Папа долго хмыкал, пожимал плечами и что-то гневно шептал себе под нос. Потом собрался с силами и снова подступил к загадочному ребенку.
— Ну, а как вы отдыхаете, веселитесь? Чем вы развлекались в последнее время?
— Мы не развлекались. Некогда было.
— Что же вы делали?
— Мы боролись.
Папа оживился.
— Вот это мне нравится. Помню, я сам в детстве увлекался. Браруле, тур-де-тет, захват головы в партере. Это очень полезно. Чудная штука — французская борьба.
— Почему французская?
— А какая же?
— Обыкновенная борьба. Принципиальная.
— С кем же вы боролись? — спросил папа упавшим голосом.
— С лебедевщиной.
— Что это за лебедевщина такая? Кто это Лебедев?
— Один наш мальчик.
— Он что, мальчик плохого поведения? Шалун?

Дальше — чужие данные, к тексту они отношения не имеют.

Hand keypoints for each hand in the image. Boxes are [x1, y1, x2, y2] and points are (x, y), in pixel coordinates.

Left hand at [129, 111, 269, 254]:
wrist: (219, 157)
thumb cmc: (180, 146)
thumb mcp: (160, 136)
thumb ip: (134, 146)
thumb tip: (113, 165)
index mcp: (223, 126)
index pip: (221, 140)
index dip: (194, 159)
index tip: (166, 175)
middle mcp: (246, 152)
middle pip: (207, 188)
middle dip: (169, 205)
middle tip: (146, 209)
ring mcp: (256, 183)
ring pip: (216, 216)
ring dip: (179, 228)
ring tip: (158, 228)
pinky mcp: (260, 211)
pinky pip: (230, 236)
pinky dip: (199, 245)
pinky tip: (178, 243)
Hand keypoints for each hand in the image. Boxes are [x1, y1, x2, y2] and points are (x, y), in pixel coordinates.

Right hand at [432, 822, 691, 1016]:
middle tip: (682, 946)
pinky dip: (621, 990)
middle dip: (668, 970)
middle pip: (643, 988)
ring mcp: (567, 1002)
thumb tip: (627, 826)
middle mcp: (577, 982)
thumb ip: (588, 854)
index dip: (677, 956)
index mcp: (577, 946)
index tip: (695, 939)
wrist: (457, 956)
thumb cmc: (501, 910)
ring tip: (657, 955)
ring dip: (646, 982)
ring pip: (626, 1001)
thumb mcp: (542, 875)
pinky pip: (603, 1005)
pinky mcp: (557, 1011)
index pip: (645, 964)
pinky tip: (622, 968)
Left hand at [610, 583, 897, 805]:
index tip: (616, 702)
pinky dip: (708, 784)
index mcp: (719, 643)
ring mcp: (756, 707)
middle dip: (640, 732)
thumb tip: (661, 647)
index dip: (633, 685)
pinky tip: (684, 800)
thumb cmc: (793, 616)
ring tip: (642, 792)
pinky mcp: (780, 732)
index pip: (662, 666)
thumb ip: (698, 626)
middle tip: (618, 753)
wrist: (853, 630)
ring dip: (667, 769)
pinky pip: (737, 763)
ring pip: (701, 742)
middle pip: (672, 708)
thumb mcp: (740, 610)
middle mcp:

— Ужасного поведения, папа! Он повторил целый ряд деборинских ошибок в оценке махизма, махаевщины и механицизма.
— Это какой-то кошмар!
— Конечно, кошмар. Мы уже две недели только этим и занимаемся. Все силы отдали на борьбу. Вчера был политаврал.
Папа схватился за голову.
— Сколько же ему лет?
— Кому, Лебедеву? Да, немолод. Ему лет восемь.
— Восемь лет мальчику, и вы с ним боретесь?
— А как по-твоему? Проявлять оппортунизм? Смазывать вопрос?
Негромкий, но уверенный стук в дверь и голос хозяйки: "Пожалуйте, Остап Ибрагимович, к чаю!" — спора не прекратили.
— Вот, товарищ Бендер, полюбуйтесь! — кричал Ситников-старший. — Это же верхоглядство, схематизм, начетничество, шельмование, наконец! Поэму какого-то Паровозова прорабатывают: "Гей, ребята, на охоту, надрывайте конский голос"! Мальчишку восьмилетнего махновцем обьявляют, а где находится Нью-Йорк не знают! Невероятно!
На стене висела средних размеров географическая карта Европы. Взгляд Бендера скользнул по Средиземному морю, рука легла на плечо мальчика:
— Видишь ли, товарищ Коля, как писал товарищ Маркс, мировой революции без знания географии не сваришь.
— В каком томе? — сразу же поинтересовался опытный пионер.
— Писал, писал, мой юный ортодокс. В четвертом классе гимназии, до того как взялся за полное собрание сочинений и писем.
Нужно было форсировать развязку.
— А сколько нам открытий чудных готовит марксистский анализ русских фамилий! — Остап искоса наблюдал за бухгалтером. — Суворов-Рымникский! — он ткнул кулаком куда-то в район Измаила, где протекает неотмеченная на карте речка Рымник. — Римский-Корсаков! — пятерня управдома раздавила дворец Муссолини. — Граф Средиземский! — палец Бендера уперся в испанскую Картахену, взгляд — в "кандидата".